A Very British Murder, Part Three: The Golden Age. Television Review. B.B.C.

Liverpool Sound and Vision Rating 9/10

Murder is no parlour game likely to be solved on the last page but in act of terrible and terrifying significance.”, so relished with glee Dr. Lucy Worsley as she read from the book that set a new style of British crime fiction, Graham Greene’s Brighton Rock.

The final part of Dr. Lucy Worsley’s fascinating look at the British pre-occupation with murder centred on the Edwardian age and beyond. From the terrible murder involving the seemingly innocuous Dr. Hawley Harvey Crippen through to the way that murder became almost sanitised, cleaned and cleansed as parlour games and the rise of cinema and its own Golden Age of Film Noir in which the murderer became the celebrity in classics such as Brighton Rock and the outstanding Alfred Hitchcock film Sabotage.

Dr. Worsley’s echoing of the quote that adorned Graham Green’s novel seems to capture the way that 100 years on from the Crippen case, the nation still seems to be obsessed with the thought of the nefarious crime. She urged the viewer to look through their television planners and see the amount of crime that gets solved through the detection of various detectives, both amateur and professional. Dr. Worsley could have gone further by suggesting the next time you pick up a newspaper or magazine, just how many of those watching her enthuse about the subject will go over the smallest detail in an attempt to try and solve the case before the modern day police.

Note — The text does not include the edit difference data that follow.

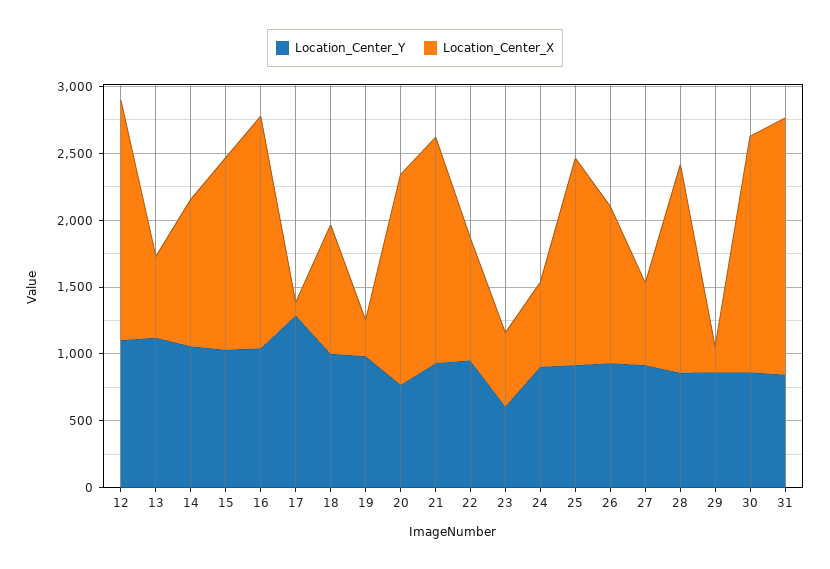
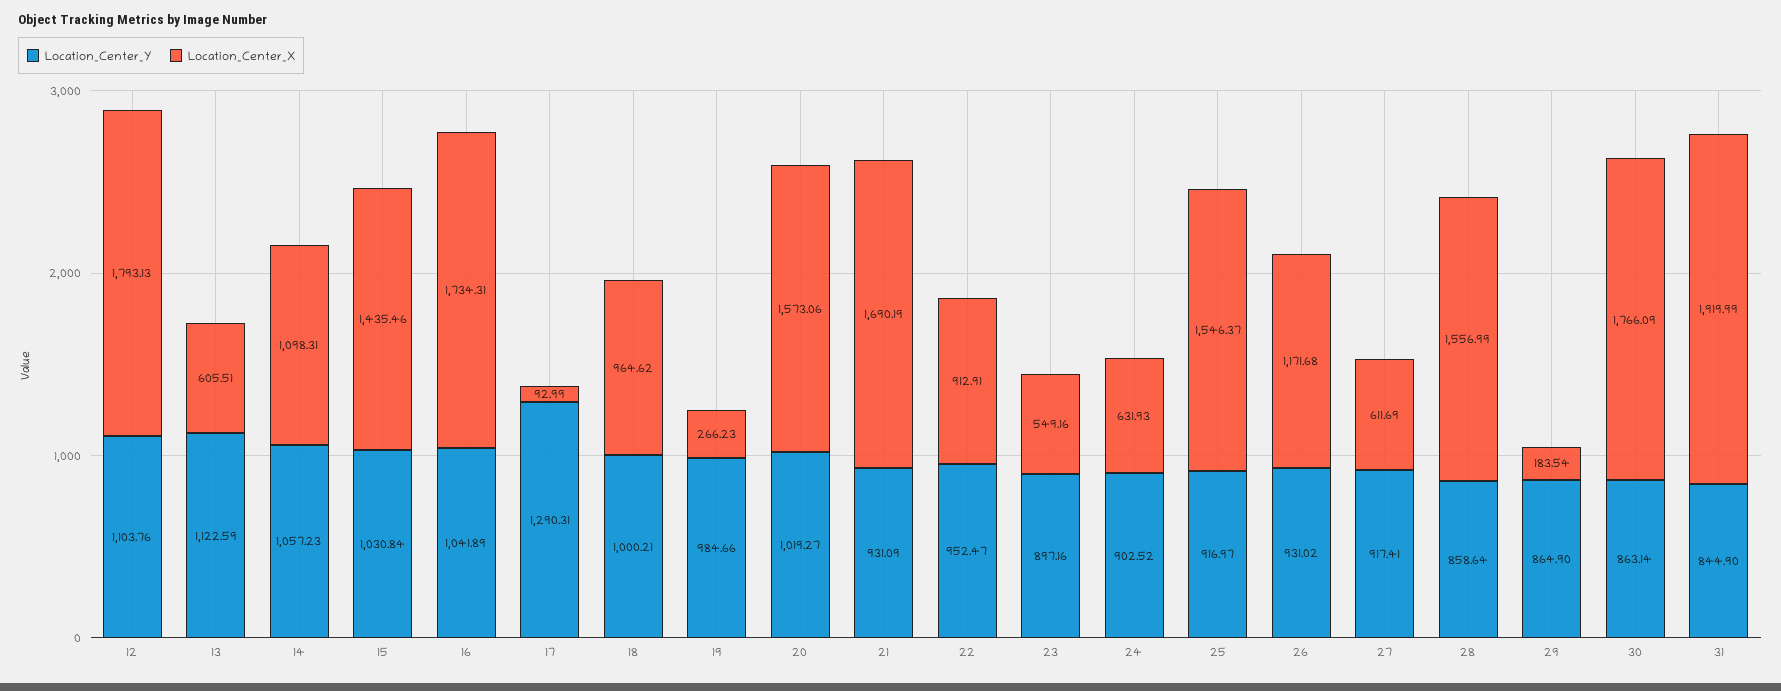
  {
    "Location_Center_Y": {
      "12": 1103.76,
      "13": 1122.59,
      "14": 1057.23,
      "15": 1030.84,
      "16": 1041.89,
      "17": 1290.31,
      "18": 1000.21,
      "19": 984.66,
-     "20": 800,
+     "20": 1019.27,
      "21": 931.09,
      "22": 952.47,
-     "23": 600,
+     "23": 897.16,
      "24": 902.52,
      "25": 916.97,
      "26": 931.02,
      "27": 917.41,
      "28": 858.64,
      "29": 864.9,
      "30": 863.14,
      "31": 844.9
    },
    "Location_Center_X": {
      "12": 1793.13,
      "13": 605.51,
      "14": 1098.31,
      "15": 1435.46,
      "16": 1734.31,
      "17": 92.99,
      "18": 964.62,
      "19": 266.23,
      "20": 1573.06,
      "21": 1690.19,
      "22": 912.91,
      "23": 549.16,
      "24": 631.93,
      "25": 1546.37,
      "26": 1171.68,
      "27": 611.69,
      "28": 1556.99,
      "29": 183.54,
      "30": 1766.09,
      "31": 1919.99
    }
  }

The pre-second World War may have become sanitised with the advent of games and the thousands of books that were written, some formulaic, some of them simply brilliant, especially the works of Dorothy L. Sayers and Agatha Christie but if Dr. Worsley had continued on, past the destruction of life on the biggest scale ever seen, would that still have been the case. Murder in the 19th and early 20th Century may have been brutal, calculating and abhorrent but it was, with a couple of exceptions, almost sensationalised in the rush to sell more fiction, the drive to appeal to a more literate society, now the celebrity of murder seems to have taken that next turn with more and more books dedicated to true life murder. Somehow the significance of no longer being a parlour game is all too terrifying.

An exceptional series presented by a very knowledgeable and enthusiastic historian.